Hotels, Theme Parks & Restaurant Chains
Eric Stenta’s résumé spans over 30 years in restaurants, hospitality and food and beverage.
He got his start at Hyatt Hotels as a food and beverage manager for a couple years. Most of his career was spent with California Pizza Kitchen (CPK), a pizza chain headquartered in Chicago at the time.
Stenta was responsible for helping expand CPK, now based in Costa Mesa, from 10 to close to 100 locations, starting in Atlanta and then traveling along the Midwest and East Coast for 14 years.
His next role placed him in charge of a collection of six high-volume dining concepts operated by New York-based Patina Restaurant Group at Downtown Disney.
Stenta’s work in Anaheim over an eight-year period led Patina to add restaurants at other Disney parks, including Walt Disney World and Epcot in Florida.
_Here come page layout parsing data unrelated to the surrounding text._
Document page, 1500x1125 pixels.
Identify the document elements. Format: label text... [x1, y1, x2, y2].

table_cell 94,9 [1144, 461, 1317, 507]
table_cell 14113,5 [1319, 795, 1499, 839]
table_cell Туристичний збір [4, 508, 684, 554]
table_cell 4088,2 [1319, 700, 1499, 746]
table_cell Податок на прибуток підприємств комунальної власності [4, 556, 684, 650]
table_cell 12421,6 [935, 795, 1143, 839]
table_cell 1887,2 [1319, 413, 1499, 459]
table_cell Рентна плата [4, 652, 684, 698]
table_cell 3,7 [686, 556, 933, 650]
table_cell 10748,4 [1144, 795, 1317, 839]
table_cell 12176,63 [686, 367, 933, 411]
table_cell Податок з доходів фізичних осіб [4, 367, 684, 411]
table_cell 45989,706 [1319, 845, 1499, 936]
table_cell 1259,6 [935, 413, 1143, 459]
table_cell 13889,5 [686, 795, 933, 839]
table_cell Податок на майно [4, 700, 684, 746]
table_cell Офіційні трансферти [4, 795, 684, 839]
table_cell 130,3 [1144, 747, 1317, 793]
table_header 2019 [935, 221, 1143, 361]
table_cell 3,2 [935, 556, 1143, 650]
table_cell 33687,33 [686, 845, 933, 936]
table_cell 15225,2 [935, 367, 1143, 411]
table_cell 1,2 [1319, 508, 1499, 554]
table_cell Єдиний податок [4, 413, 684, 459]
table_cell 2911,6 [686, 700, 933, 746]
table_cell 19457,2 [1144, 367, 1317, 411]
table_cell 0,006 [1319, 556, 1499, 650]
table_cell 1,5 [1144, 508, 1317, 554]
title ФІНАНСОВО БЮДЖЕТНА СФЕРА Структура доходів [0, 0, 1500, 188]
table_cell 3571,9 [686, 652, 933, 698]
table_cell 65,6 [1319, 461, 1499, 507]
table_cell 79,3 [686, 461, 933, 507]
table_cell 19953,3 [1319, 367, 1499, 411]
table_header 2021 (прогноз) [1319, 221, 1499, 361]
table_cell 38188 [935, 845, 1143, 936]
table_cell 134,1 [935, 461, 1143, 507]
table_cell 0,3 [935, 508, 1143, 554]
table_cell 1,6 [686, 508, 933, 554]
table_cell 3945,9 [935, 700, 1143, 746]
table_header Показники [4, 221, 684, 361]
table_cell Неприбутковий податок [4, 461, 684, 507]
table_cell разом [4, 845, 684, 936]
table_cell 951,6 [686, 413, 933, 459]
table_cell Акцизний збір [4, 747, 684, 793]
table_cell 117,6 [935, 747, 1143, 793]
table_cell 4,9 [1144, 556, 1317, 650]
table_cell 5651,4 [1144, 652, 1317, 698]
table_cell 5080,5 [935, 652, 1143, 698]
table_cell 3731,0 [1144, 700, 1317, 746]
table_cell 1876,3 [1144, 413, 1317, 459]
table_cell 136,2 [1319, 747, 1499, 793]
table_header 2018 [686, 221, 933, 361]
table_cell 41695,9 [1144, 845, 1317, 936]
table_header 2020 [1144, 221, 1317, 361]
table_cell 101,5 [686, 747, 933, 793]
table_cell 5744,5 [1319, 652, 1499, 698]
Dipping his feet back in the hospitality world, Stenta went on to work for the House of Blues in Los Angeles as VP of food and beverage operations. He oversaw 10 different venues nationally for almost three years.
“I was overseeing the menus, wine lists and the beer, and I was making a lot of relationships with vendors and suppliers,” Stenta said of the differences between his food and beverage role versus the specific restaurant operations he knew previously.
His most recent position was at Greenleaf Gourmet Chopshop from 2016 to 2018 in operations with eight units to oversee.
It was Stenta’s experience of exceeding sales expectations, growing a company’s pipeline or gaining new business that led to a few years of independent consulting, working with Chef Ben Ford and partner Alan Jackson to develop their Bull and Butterfly restaurant in Playa Vista.
When asked what he’s learned from all his work, Stenta responded: “Quality is king.”